Friday, July 3, 2015

Governing for the public interest

The usually conservative-biased, reality-challenged Wall Street Journal editorial page occasionally publishes an opinion piece that makes more sense than not. That tends to happen when the author sets rigid conservative ideology aside at least somewhat and looks at reality mostly for what it is and then applies relatively unbiased logic. It can also happen when reality and ideology mostly overlap or align.

Unfortunately, reality usually does not align with either liberal or conservative ideology and thus ideologues typically unconsciously distort reality and logic. To fix the disconnect 'problem', ideologues typically distort reality to better fit the ideology. There is nothing new or unusual about that. It is just human nature or how cognition works, or fails to work, in the human species. Sometimes when ideology does aligns with reality, the result is clarity and sound logic.

Clarity - When ideology and reality aligned
A July 2, 2015 opinion by Allysia Finley, a WSJ editorial writer, approvingly described an effort in California to foster the presence and power of moderate democrats in the state legislature. The basis of Ms. Finley's approval is a coalition, Govern for California, that is focused on, among other things, counterbalancing California's overly powerful public employee labor unions. In this case, Ms. Finley sees reality fairly accurately because her rigid anti-union conservative ideology aligns well with reality for this issue in California.

Acknowledging governance has social impact
What is surprising about Ms. Finley's opinion is her concluding remarks: “The California legislature controls nearly $120 billion in state tax revenues, the education of nine million students, and health care for 12 million low-income citizens. It’s hard to find an investment or charity with as much of a social impact.”

An approving reference to the social impactof governing is very rare for a conservative. Of course, this is in the context of a state government and an anti-union effort. Conservatives tend to accept state governments more than the federal government. The typical conservative attitude is anti-government even at the state level. The faith (ideology) is that government in general is bad and/or necessarily wasteful compared to what the private sector usually delivers. That faith blinds anti-government ideologues to the reality that government, even at the federal level, is necessary, but not sufficient, for a healthy economy, an increasing standard of living and a secure homeland. What is also necessary is acknowledgment of the role governments at all levels need to play to afford the best service to the public interest.[1]

An argument for smarter, right-size government & governance
This is not an argument that government, taxes or regulations need to generally increase at the state or federal levels. Every situation needs to be assessed on its own merits. A key point of Dissident Politics is an argument for non-ideological,[1] rational politics based on a better alignment between reality and perceptions of reality, e.g., via a reduced use of spin in politics. Ideology (and self-interest) is a major factor in the massive disconnects between unspun reality and perceived reality. Ideology often badly distorts both reality and logic.

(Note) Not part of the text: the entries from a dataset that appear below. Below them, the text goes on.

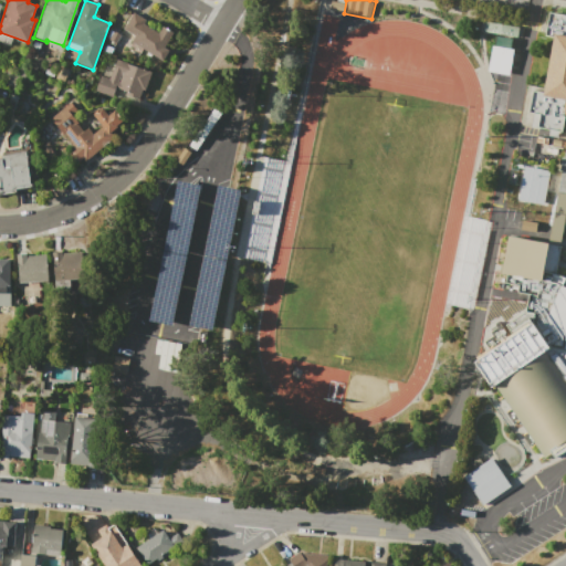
[(565,14),(549,11),(544,35),(555,38),(544,92),(543,95),(565,100),(563,115),(564,116),(564,119),(565,119),(565,14)]
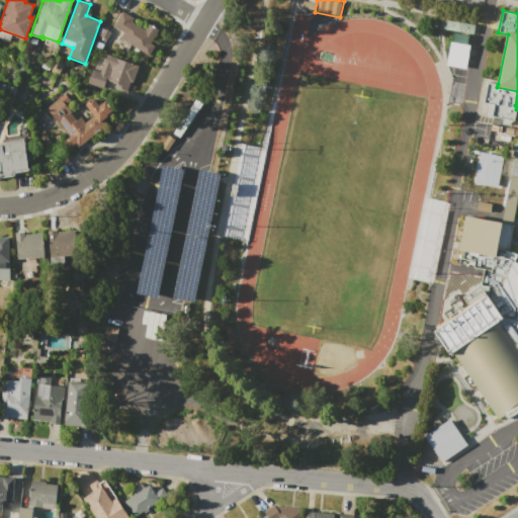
[(115,48),(120,39),(119,38),(122,32),(112,26),(121,11),(134,18),(132,21),(146,29),(149,23),(159,29),(151,44),(155,46),(149,56),(131,45),(124,54),(115,48)]
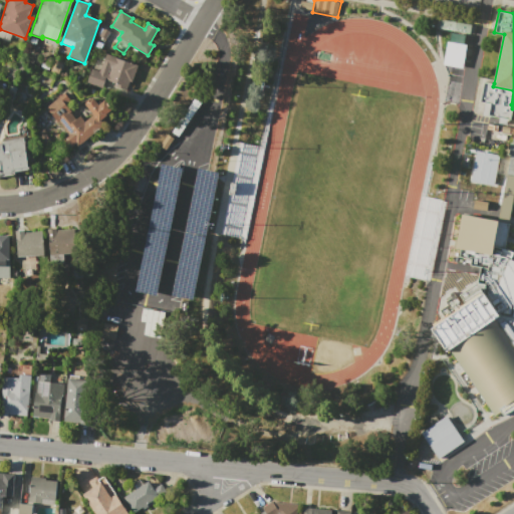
[(99,36),(103,28),(109,31),(105,39),(99,36)]
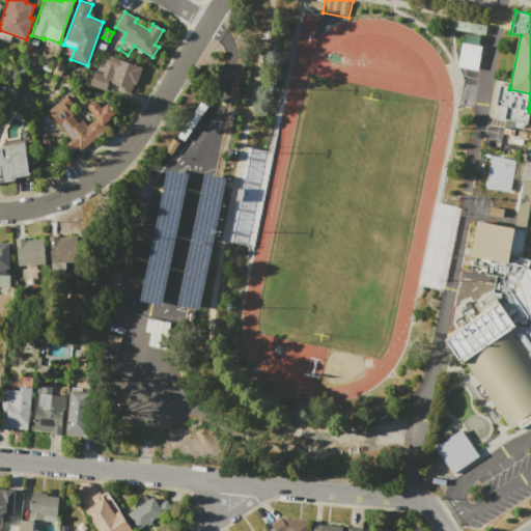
[(110,55),(142,67),(135,85),(133,84),(129,93),(123,91),(122,95),(104,88),(103,91),(88,86),(94,71),(103,74),(110,55)]
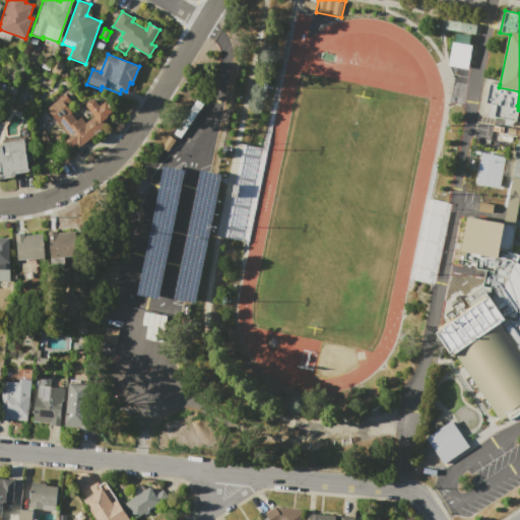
[(55,60),(63,63),(58,75),(51,72),(55,60)]
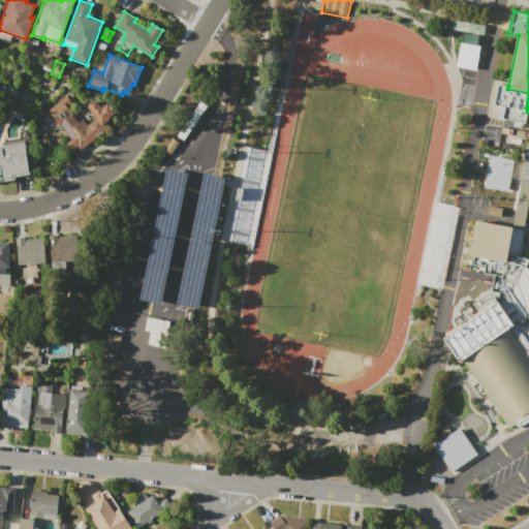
[(528,93),(526,107),(527,109),(527,112),(525,123),(502,118),(504,106),(494,104),(498,84),(508,86),(507,89),(528,93)]
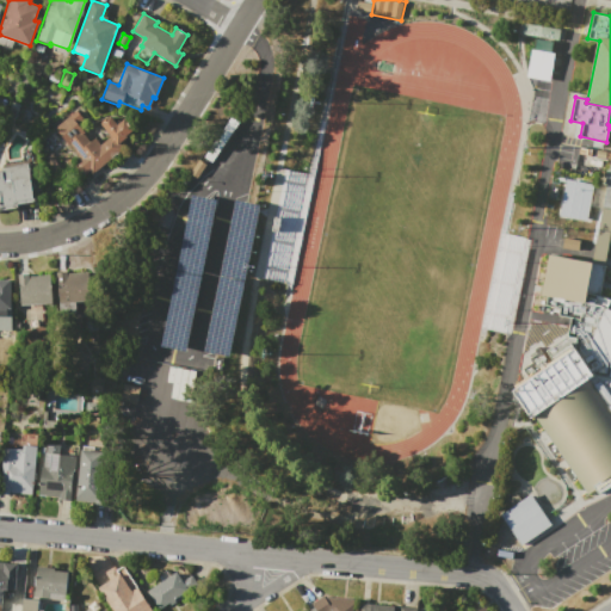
[(53,130),(75,110),(82,119),(78,124),(85,131),(82,134),(91,142),(94,137),(100,144),(110,137),(98,124),(110,115),(118,124),(123,119),(134,131),(131,134),(130,133),(125,136),(127,137),(119,143),(122,148),(92,174),(88,171),(78,180),(67,167),(80,156),(68,144),(67,146),(53,130)]
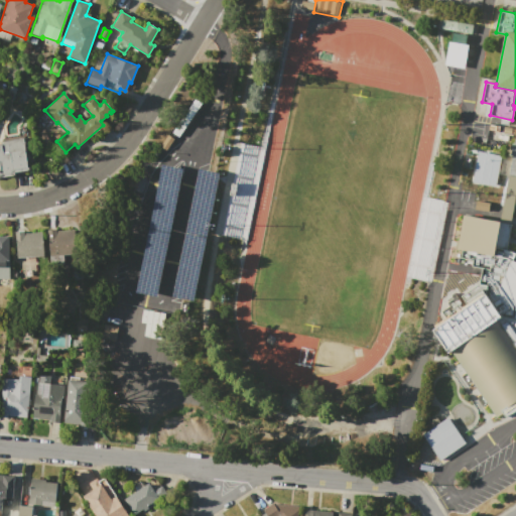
[(43,129),(46,137),(47,136),(52,152),(45,154),(37,131),(43,129)]
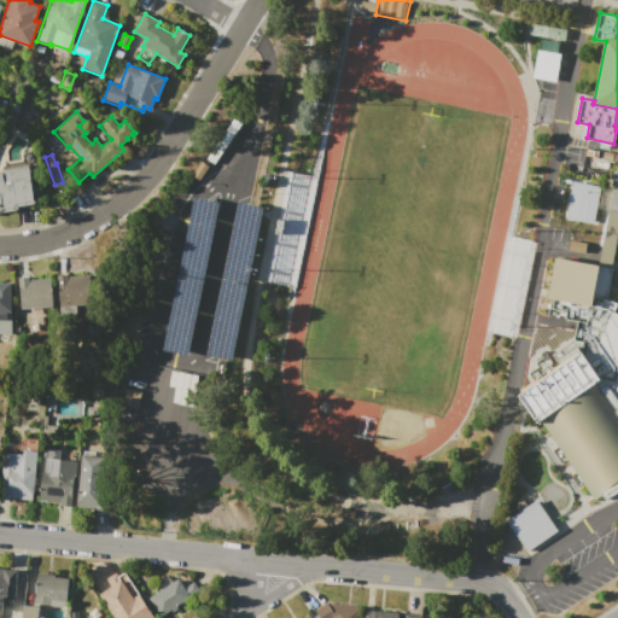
[(0,173),(1,173),(1,169),(30,165),(34,196),(35,204),(18,205),(18,210),(0,211),(0,173)]
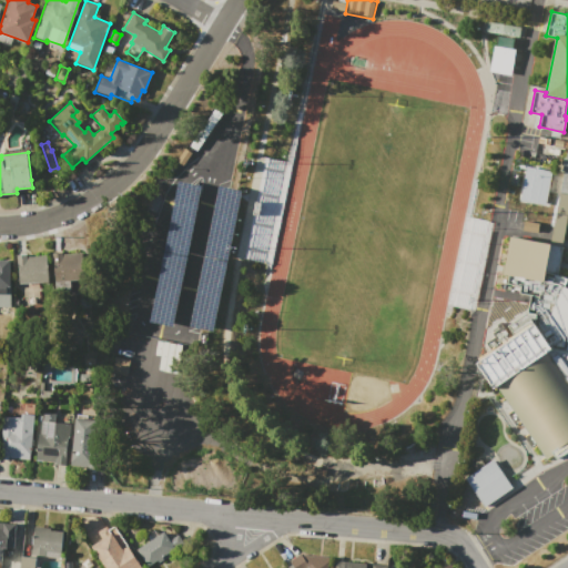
[(545,204),(549,170),(524,166),(519,201),(545,204)]
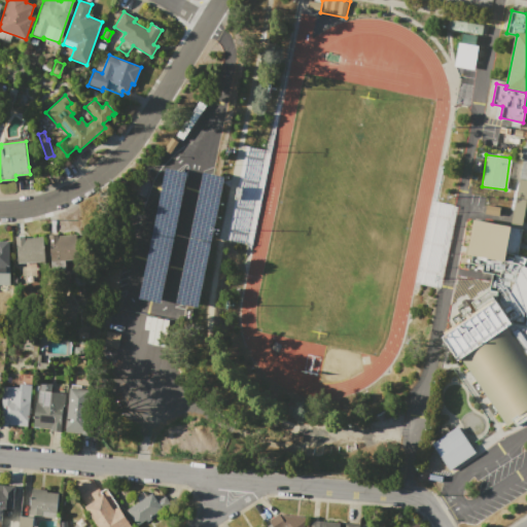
[(516,198),(519,180),(526,181),(526,195),(526,200),(516,198)]
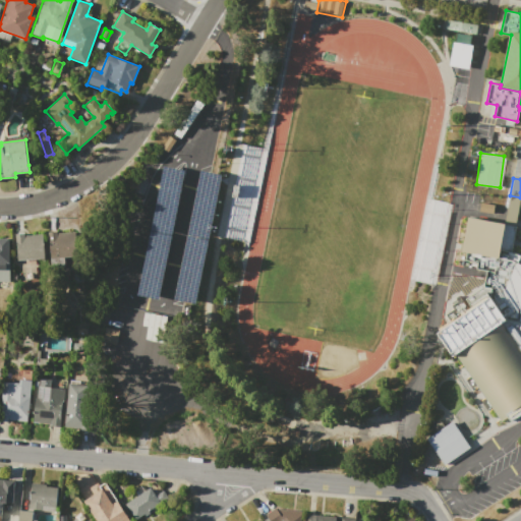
[(505,223),(515,226),(520,197),(510,195),(505,223)]
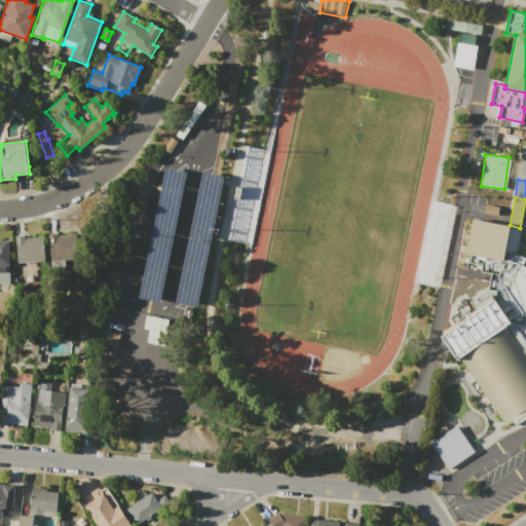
[(473,218),(510,225),(520,228),(522,228),(517,255),(505,253),(503,262),(465,255),(473,218)]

Politics based on distortion cannot logically be the most economically efficient or the most effective at serving the public interest. If there is a flaw in that logic, what is it?

Footnote:
1. In this context, non-ideological politics means not conservative, not liberal and not centrist. It means pragmatic politics focused on service to the public interest (as defined before) in part by shrewdly but properly balancing special interest power, e.g., public unions in California, against legitimate public interest needs. Logically speaking, what is pragmatic could be a policy or law that would be considered conservative, liberal, centrist or something else, so long as it appears to best serve the public interest. That is the ideology of non-ideological pragmatism.